La risposta alla domanda se siamo soli nell’universo, piuttosto che dalla ricerca nel cosmo, potrebbe essere proprio sotto il nostro naso, più letteralmente, all’interno di ogni cellula del nostro corpo.

Una ricerca pubblicata su Nature nel 2012, condotta da Robert Gifford, paleo virologo presso Aaron Diamond AIDS Research Center, e John Coffin, virologo alla Tufts University School of Medicine di Boston, rivela che tutti noi potremmo essere meno umani di quanto pensiamo.

Lo studio spiega che il genoma umano è in parte un virus, per la precisione il Bornavirus, portatore di morte per cavalli e pecore. Sembra che 2 milioni di anni fa, questo virus abbia inserito parte del suo materiale genetico nel nostro DNA.
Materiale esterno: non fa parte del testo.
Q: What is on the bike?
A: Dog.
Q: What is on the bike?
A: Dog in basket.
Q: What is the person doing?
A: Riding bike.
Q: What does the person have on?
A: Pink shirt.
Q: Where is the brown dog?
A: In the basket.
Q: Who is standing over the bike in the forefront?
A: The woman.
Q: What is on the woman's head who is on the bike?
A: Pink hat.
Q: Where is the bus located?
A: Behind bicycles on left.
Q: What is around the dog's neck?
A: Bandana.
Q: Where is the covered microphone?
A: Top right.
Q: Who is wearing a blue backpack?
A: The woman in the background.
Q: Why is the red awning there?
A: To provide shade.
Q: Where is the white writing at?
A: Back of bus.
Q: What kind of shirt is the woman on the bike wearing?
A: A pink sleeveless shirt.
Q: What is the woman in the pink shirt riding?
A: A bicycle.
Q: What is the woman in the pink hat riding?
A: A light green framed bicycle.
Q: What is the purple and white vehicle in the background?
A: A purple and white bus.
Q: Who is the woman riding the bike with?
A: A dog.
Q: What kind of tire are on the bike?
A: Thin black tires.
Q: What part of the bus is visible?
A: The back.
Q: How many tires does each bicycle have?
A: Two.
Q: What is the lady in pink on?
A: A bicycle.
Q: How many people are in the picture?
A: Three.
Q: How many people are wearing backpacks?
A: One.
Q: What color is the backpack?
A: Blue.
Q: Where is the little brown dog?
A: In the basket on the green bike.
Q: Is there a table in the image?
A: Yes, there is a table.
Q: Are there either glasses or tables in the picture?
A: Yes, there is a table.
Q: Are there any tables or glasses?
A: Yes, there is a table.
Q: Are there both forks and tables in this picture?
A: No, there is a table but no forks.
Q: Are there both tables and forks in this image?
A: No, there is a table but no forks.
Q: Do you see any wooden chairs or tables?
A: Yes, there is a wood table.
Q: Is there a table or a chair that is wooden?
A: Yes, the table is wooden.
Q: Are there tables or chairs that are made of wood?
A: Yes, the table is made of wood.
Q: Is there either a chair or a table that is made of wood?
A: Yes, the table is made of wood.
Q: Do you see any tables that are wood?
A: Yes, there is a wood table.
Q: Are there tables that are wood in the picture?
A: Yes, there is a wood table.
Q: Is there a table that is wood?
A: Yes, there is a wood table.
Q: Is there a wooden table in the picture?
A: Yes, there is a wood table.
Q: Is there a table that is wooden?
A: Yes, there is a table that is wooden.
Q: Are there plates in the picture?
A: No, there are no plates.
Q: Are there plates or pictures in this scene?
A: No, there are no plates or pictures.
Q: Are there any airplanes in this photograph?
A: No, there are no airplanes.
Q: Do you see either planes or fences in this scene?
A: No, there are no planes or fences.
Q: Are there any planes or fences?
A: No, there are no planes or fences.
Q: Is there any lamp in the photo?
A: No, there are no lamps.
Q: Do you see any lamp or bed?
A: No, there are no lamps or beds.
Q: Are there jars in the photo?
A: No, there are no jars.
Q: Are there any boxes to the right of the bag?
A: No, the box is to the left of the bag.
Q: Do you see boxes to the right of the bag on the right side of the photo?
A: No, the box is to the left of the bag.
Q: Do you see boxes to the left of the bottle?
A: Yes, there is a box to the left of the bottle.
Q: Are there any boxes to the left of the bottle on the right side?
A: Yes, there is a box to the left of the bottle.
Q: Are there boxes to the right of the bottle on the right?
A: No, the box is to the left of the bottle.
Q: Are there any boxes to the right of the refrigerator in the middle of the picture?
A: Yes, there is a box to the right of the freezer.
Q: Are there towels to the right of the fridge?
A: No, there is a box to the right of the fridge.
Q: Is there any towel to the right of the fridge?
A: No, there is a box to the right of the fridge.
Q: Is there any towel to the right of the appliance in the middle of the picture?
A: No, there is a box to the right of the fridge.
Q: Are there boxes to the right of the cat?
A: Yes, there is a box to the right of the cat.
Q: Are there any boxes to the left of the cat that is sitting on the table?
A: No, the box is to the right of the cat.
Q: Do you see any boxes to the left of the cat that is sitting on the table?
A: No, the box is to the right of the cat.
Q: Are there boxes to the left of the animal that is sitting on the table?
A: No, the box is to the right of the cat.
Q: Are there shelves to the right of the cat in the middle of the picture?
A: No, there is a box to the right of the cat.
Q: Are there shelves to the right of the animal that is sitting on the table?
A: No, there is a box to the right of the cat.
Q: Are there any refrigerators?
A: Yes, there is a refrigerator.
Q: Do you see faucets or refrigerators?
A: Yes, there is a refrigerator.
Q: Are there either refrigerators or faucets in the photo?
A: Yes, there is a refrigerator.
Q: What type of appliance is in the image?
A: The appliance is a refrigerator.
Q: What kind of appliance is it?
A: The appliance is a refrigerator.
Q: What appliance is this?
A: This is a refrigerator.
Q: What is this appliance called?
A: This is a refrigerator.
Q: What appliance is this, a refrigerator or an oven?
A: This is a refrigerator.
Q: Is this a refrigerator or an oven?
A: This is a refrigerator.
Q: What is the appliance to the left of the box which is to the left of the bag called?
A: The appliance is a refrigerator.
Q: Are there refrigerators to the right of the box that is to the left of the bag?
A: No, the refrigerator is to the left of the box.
La scoperta dimostra come questi virus di tipo RNA possono comportarsi come i retrovirus (ad esempio HIV) ed integrarsi stabilmente come ospiti dei nostri geni. Questo lavoro di ricerca potrebbe consentire di capirne molto di più sulla nostra evoluzione, rivelando come il mondo attuale sia anche il frutto del lavoro di un virus contenuto in ognuno di noi.

“La conoscenza di noi stessi come specie è stata leggermente mal interpretata” afferma Robert Gifford. Insomma non abbiamo tento conto che il DNA umano si evoluto anche grazie al contributo di batteri ed altri microrganismi e che le nostre difese immunitarie hanno fatto ricorso a quel materiale genetico per difendersi dalle infezioni. Sembra che fino all’8% del nostro genoma potrebbe ospitare materiale genetico dei virus.

In uno studio parallelo, alcuni ricercatori Giapponesi hanno trovato copie di un gene del Bornavirus inserite in almeno quattro zone diverse del nostro genoma. Ricerche condotte su altri mammiferi hanno rivelato la sua presenza in una vasta quantità di specie per milioni di anni.

“Hanno fornito le prove di un reperto fossile con tracce del Bornavirus”, afferma John Coffin, virologo alla Tufts University School of Medicine di Boston e coautore dello studio “Questo ci dice anche che l’evoluzione dei virus non è andata come pensavamo”.

Gli scienziati sostengono che il questa “infezione preistorica” potrebbe essere una fonte di mutazione umana, specialmente nei nostri neuroni. E se invece di una “infezione” si trattasse del “marchio di fabbrica” ipotizzato da Shcherbak e Makukov?